*QUÉ HACER*
Reproduce sin cambios la parte del texto sobre la jura de bandera en Barcelona, empezando en "Himno a la banderaHe" y terminando en "supuesto, del separatismo.".

*FRAGMENTO PROPORCIONADO*
☆ ☆ ☆

Himno a la banderaHe sido testigo en Barcelona del juramento o promesa ante la bandera de España de más de quinientos catalanes civiles, en lo que constituye ya una ceremonia habitual en muchas ciudades españolas. Por supuesto, algunos medios se limitaron a despachar la noticia con una breve nota de circunstancias; eso los que se dignaron incluirla, pues la mayoría temían que les falta espacio para comunicar a sus lectores que un número parecido de personas se había manifestado, el mismo día por la tarde, a favor de la desobediencia a la sentencias del Tribunal Constitucional y, por supuesto, del separatismo.

Pero vuelvo al acto del juramento civil, que es lo que me importó ese día. Bajo una lluvia constante, aguantaban a pie firme el momento de besar la bandera adultos y jóvenes, hombre y mujeres, de toda edad y procedencia social; frente a ellos, los soldaditos y mandos, igualmente calados, y todos, sin estridencia alguna, con la seriedad propia del acto; la mayoría de los civiles no sabían llevar un paso marcial –ni falta que hacía-, pero observé lágrimas de emoción en muchos rostros. Seguramente, algunos ya habrían jurado en su día –y un juramento no precisa renovación, puesto que tiene vigencia para toda una vida e imprime carácter- pero acaso querían dar testimonio, en este momento preciso de la vida catalana, de su fidelidad a la patria común de todos los españoles y recordar, de paso, un momento lejano en que marcaron el caqui.

☆ ☆ ☆

*DATOS EXTRAÍDOS*
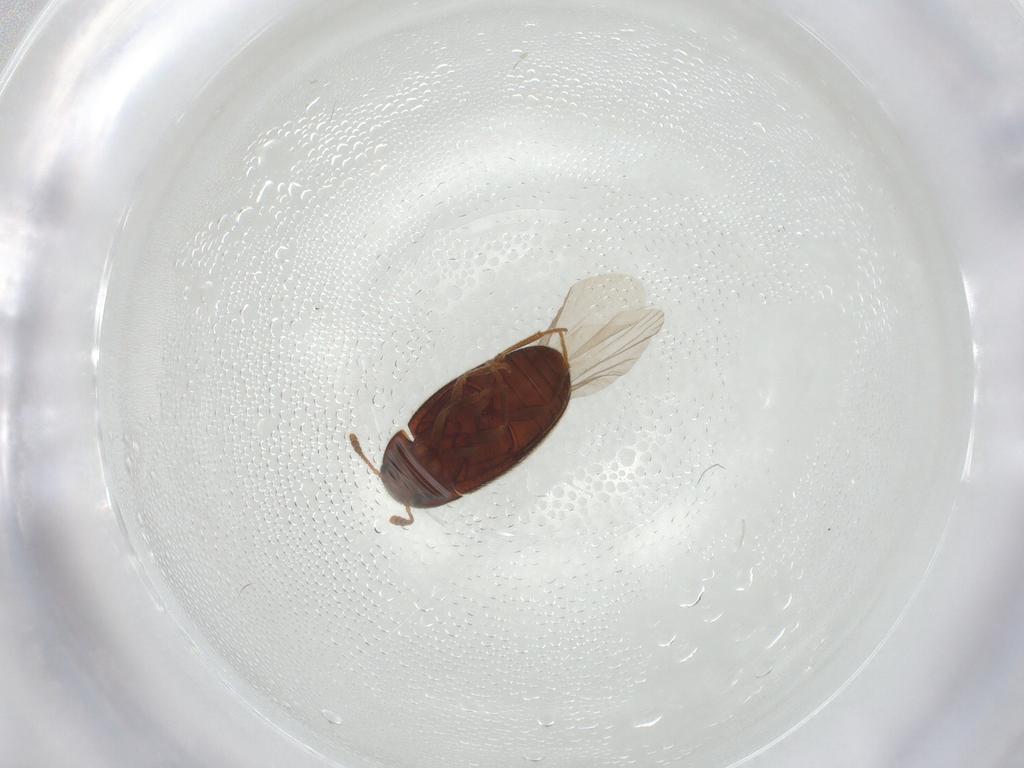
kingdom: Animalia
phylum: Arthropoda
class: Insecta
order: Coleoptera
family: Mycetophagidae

☆ ☆ ☆

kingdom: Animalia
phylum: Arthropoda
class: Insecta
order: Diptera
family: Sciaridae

☆ ☆ ☆

*RESULTADO*
Himno a la banderaHe sido testigo en Barcelona del juramento o promesa ante la bandera de España de más de quinientos catalanes civiles, en lo que constituye ya una ceremonia habitual en muchas ciudades españolas. Por supuesto, algunos medios se limitaron a despachar la noticia con una breve nota de circunstancias; eso los que se dignaron incluirla, pues la mayoría temían que les falta espacio para comunicar a sus lectores que un número parecido de personas se había manifestado, el mismo día por la tarde, a favor de la desobediencia a la sentencias del Tribunal Constitucional y, por supuesto, del separatismo.